#### [How to complete this task]
Leaving out all pictures, transcribe the lines below exactly, from the first through the line containing "Figure 1. PPAR".

#### [Input data]
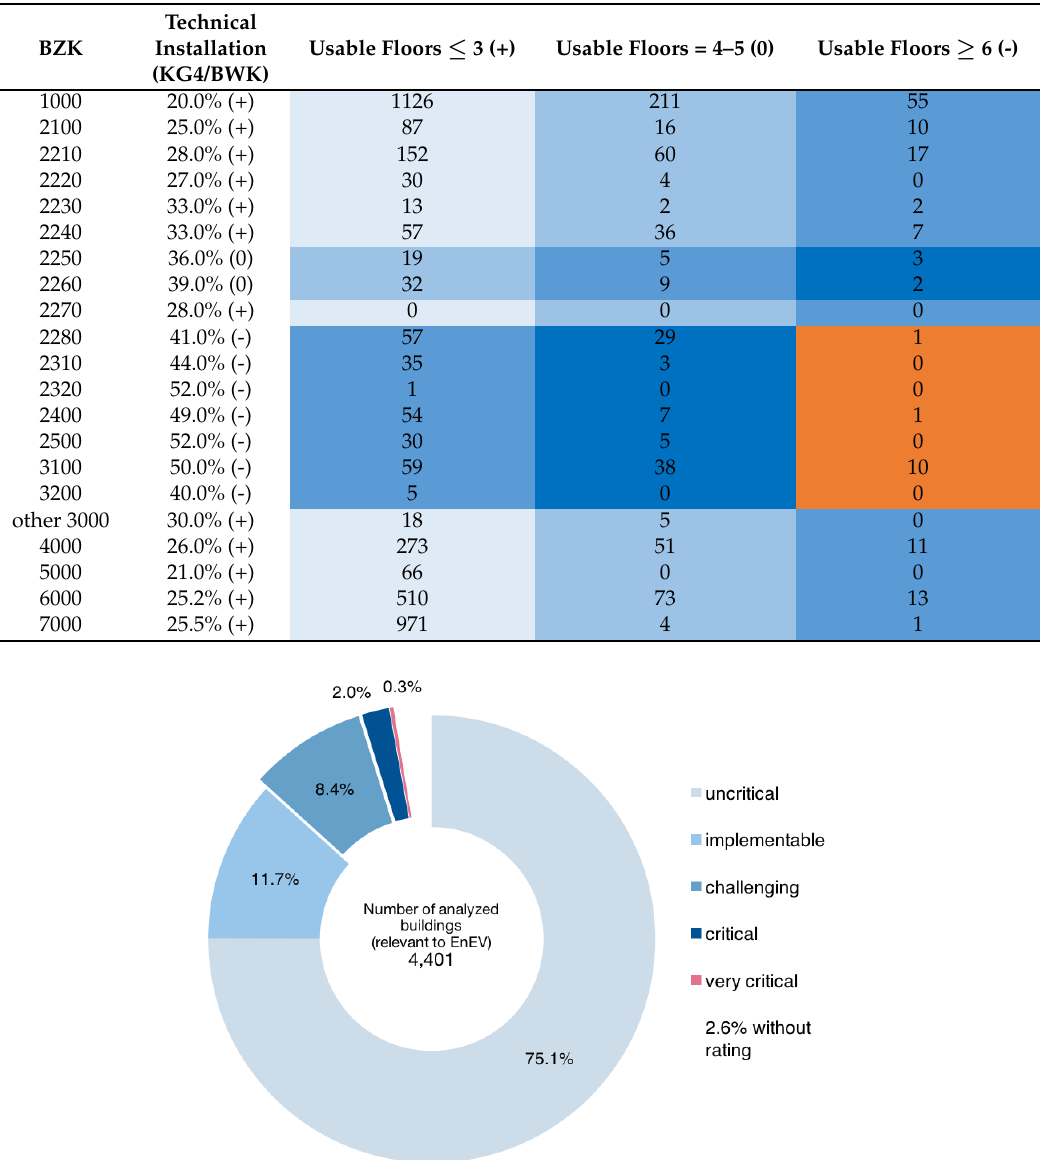
Figure 8. Risk assessment with the criteria of degree of technical installation (KG4/BWK) and usable (above ground) floors using the example of the FDH of Bavaria [10].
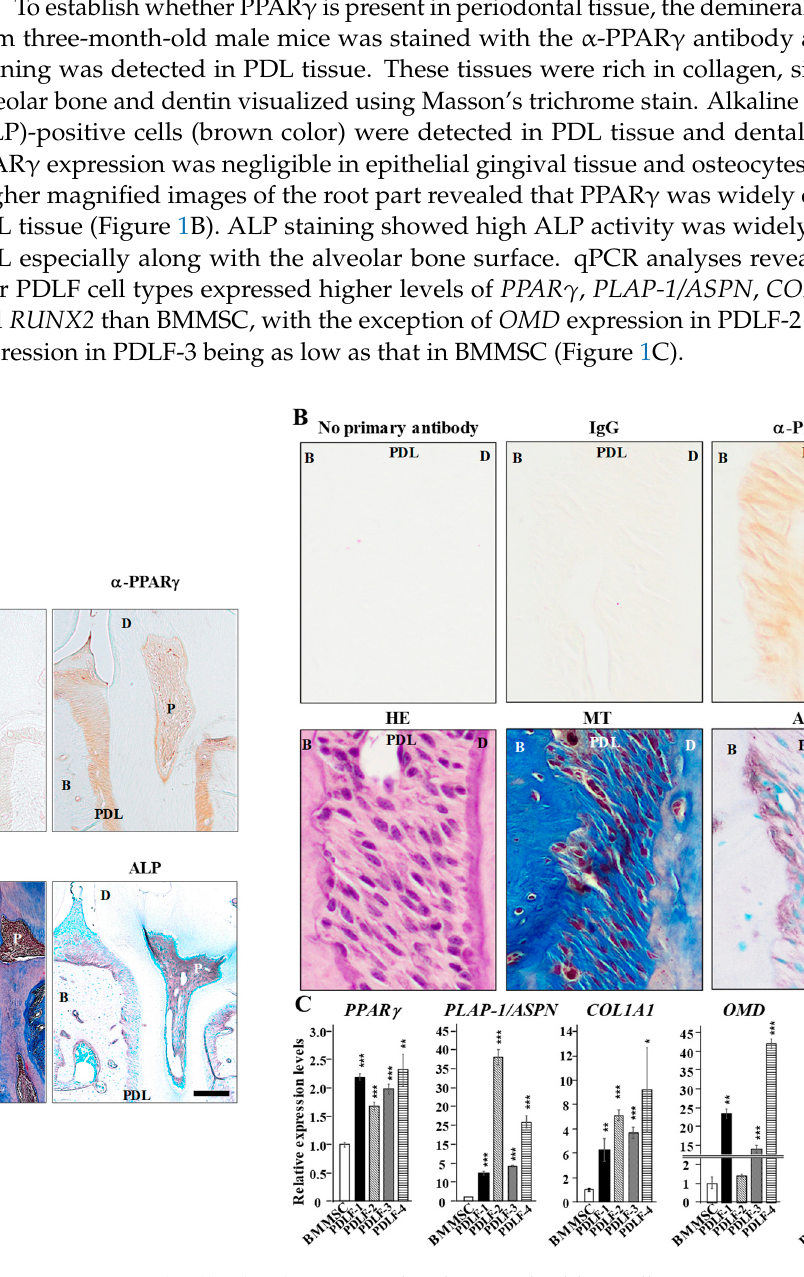
Figure 1. PPAR γ expression in PDL tissue and cells . ( A , B ) Demineralized 3-month-old maxilla sections were stained without the primary antibody or with mouse IgG or α -PPAR γ and were also stained with Masson’s Trichrome stain and ALP. ( C ) Total RNAs of PDLF-1, PDLF-2, PDLF-3, PDLF-4, and BMMSC were collected to quantify the expression of PPAR γ , PLAP-1/ASPN , COL1A1 , OMD , and RUNX2 . HPRT was used for normalization. * p < 0.05; ** p < 0.01; *** p < 0.001 significantly higher than BMMSC cells. Scale bars correspond to 200 µ m ( A ) and 50 µ m ( B ). MT = Masson’s Trichrome staining.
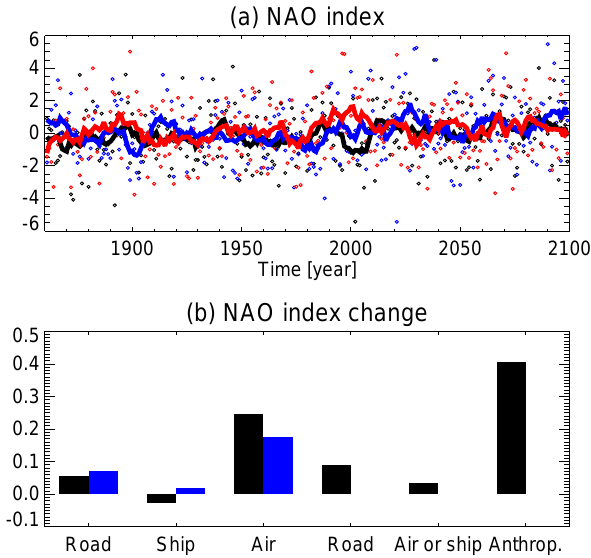
Fig. 17. (a) Mean NAO anomalies calculated from sea level pres- sures taking into account the total anthropogenic impact (the dif- ferent colors indicate the 3 simulations of the ensemble). Single dots indicate yearly values, and lines show 11-yr running averages. (b) Impact of the transport sectors on the NAO anomaly averaged over 2050–2099. The first three bars show the non-CO 2 (black) and non-CO 2 * (blue) impacts, the following two the CO 2 impacts, and the last one the total anthropogenic impact.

#### [Expected answer]
Figure 8. Risk assessment with the criteria of degree of technical installation (KG4/BWK) and usable (above ground) floors using the example of the FDH of Bavaria [10].
Figure 1. PPAR γ expression in PDL tissue and cells . ( A , B ) Demineralized 3-month-old maxilla sections were stained without the primary antibody or with mouse IgG or α -PPAR γ and were also stained with Masson’s Trichrome stain and ALP. ( C ) Total RNAs of PDLF-1, PDLF-2, PDLF-3, PDLF-4, and BMMSC were collected to quantify the expression of PPAR γ , PLAP-1/ASPN , COL1A1 , OMD , and RUNX2 . HPRT was used for normalization. * p < 0.05; ** p < 0.01; *** p < 0.001 significantly higher than BMMSC cells. Scale bars correspond to 200 µ m ( A ) and 50 µ m ( B ). MT = Masson’s Trichrome staining.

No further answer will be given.